La novela, entre sus múltiples
lecturas, encauza el culto del autor a su venerada Habana. Paradiso, aunque visite cuanta geografía y
credo universal exista, se nutre de cubanía –cubanidad plena,
sentida, consciente y deseada, al decir de Fernando Ortiz–, muy en especial la
capitalina; se robustece con el arte culinario de la Isla, con sus cocineros
mulatos y las charlas de sus aburguesadas criollas; mastica el glutinoso
quimbombó y se empalaga de las yemas dobles.
“– ¿Cómo va ese quimbombó? – dijo
[Rialta]", y refutando a que el cocinero Izquierdo le agregara camarones
chinos y frescos al guiso, afirma: “Tanta refistolería no le viene bien a
algunos platos criollos”. Augusta y su hija Rialta, asimismo, departen sobre
la repostería cubana.

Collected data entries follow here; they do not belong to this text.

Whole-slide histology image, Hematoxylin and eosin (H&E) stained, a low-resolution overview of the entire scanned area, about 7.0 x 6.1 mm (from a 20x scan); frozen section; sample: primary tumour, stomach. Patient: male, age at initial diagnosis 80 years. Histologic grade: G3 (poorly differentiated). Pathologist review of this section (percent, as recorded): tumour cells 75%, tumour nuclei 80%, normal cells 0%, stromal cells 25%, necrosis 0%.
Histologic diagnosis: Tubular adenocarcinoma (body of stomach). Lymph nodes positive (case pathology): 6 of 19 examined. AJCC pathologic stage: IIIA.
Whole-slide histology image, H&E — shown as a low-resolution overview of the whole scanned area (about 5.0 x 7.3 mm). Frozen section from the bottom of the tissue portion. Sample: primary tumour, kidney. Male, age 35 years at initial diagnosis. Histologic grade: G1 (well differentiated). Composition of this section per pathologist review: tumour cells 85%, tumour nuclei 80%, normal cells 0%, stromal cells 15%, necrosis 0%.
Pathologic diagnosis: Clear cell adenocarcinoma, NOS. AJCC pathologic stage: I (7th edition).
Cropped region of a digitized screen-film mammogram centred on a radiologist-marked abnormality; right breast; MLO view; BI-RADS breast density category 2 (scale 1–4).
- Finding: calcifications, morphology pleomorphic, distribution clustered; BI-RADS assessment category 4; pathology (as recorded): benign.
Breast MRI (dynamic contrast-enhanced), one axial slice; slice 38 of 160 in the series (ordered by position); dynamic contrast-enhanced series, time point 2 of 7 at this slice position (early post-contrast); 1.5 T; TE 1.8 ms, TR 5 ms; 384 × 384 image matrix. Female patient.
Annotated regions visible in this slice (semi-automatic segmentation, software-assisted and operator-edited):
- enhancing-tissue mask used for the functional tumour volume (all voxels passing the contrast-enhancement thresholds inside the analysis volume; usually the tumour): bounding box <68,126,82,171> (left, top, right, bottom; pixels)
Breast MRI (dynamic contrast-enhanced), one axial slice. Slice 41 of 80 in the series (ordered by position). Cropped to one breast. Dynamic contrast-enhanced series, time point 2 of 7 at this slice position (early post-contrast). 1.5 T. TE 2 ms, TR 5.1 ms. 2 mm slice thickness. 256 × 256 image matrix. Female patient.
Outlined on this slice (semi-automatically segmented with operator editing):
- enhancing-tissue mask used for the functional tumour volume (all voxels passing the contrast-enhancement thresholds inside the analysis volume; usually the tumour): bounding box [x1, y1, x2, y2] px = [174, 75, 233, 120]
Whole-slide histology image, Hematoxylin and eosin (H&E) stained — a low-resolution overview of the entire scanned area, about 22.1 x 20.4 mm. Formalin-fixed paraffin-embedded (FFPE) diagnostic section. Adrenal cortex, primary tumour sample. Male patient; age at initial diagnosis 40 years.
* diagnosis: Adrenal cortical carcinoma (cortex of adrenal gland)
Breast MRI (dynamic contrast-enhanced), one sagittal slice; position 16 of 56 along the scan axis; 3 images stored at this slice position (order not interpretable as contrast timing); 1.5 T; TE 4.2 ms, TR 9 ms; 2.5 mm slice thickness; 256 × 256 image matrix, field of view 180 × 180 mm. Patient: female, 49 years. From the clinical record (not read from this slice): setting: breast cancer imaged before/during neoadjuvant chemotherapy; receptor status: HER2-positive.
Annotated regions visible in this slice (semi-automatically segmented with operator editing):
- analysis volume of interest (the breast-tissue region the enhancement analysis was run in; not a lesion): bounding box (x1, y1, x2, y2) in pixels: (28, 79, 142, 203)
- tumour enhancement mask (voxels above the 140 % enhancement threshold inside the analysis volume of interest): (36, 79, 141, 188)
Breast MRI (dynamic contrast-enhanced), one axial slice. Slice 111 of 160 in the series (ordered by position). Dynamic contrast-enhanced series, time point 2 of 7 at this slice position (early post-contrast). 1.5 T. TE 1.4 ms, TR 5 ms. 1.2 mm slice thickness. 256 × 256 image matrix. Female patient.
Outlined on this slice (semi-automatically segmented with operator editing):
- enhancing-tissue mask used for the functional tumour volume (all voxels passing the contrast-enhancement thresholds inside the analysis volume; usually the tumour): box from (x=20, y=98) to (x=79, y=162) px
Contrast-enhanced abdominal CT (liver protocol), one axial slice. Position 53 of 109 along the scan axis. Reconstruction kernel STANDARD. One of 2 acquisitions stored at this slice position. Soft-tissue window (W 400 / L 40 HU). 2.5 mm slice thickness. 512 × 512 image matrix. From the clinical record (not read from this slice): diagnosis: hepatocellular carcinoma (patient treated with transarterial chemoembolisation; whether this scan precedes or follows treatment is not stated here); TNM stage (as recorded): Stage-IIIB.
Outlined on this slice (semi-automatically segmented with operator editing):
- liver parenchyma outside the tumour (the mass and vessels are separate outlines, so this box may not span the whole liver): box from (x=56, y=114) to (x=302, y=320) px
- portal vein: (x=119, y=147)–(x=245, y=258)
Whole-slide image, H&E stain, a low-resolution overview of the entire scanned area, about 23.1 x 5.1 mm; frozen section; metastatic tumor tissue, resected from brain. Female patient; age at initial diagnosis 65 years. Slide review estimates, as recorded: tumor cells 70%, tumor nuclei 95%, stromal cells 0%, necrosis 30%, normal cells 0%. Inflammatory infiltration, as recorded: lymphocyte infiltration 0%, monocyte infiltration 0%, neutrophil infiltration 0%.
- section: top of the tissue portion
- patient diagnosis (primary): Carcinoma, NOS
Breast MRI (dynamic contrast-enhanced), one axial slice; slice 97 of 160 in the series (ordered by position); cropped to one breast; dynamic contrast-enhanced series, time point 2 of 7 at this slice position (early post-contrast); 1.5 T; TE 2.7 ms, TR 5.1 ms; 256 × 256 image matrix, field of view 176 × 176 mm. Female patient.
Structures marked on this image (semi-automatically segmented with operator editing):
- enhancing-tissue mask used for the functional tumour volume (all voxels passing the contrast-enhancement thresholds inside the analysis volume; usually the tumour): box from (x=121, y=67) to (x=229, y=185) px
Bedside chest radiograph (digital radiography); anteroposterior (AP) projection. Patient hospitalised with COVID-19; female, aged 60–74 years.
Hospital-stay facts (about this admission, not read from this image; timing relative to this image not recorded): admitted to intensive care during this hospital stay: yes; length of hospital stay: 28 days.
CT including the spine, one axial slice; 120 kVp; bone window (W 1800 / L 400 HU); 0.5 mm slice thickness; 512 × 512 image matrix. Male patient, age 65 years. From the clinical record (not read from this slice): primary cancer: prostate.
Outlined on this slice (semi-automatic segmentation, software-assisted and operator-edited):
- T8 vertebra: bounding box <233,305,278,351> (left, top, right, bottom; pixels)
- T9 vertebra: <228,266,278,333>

La primera se refiere a las yemas dobles, que prefería
llamar Sunsún doble, y a la natilla, “no como las que se comen hoy, que parecen
de fonda, sino de las que tienen algo de flan, algo de pudín”.
Rebosa además cubanía en la pronunciación
criolla de los fonemas. “Dicho esto [Izquierdo] se precipitó sobre la cocina,
no sin que sus sílabas largas de mulato capcioso volasen impulsadas por
graduaciones alcohólicas altas en uva de Peleón”. El mismísimo nombre de José
Cemí alegoriza criollismo: José, la dimensión del patriarca cristiano
impuesto por los españoles en la Isla, y la voz precolombina representada en el
apellido Cemí, nombre de una deidad taina, configuran su devenir
alegórico.
En la novela resaltan aparecen vocablos
como tocoloro, o tocororo, ave trepadora de lindos coloridos plumajes que habita
solitaria en los bosques cubanos, y que la voz narrativa compara con la pluma
multicolor que Fibo hunde en los glúteos de sus condiscípulos:”(...) y hundía
la pluma de tocoloro infernal por la rendija del pupitre anterior, electrizando
la glútea por la penetración de aquel punto teñido de la energía del ángel
color de uva”.
En Paradiso se desperezan conjuntamente
céntricas calles e icónicos espacios habaneros, como la escalinata universitaria,
el paseo del Prado y el Malecón. “(...)
al aluvión que bajaba por la avenida de San Lázaro, de aceras muy anchas con
mucho tráfico desde las primeras horas de la mañana, con público escalonado que
después se iba quedando por Galiano, Belascoaín e Infanta, ya para ir a las
tiendas o a las distintas iglesias o hacer de las dos cosas sucesivamente,
después de oír la misa, de rogar curaciones, suertes amorosas o buenas notas
para sus hijos en los exámenes”, leemos en el capítulo XIX de la novela.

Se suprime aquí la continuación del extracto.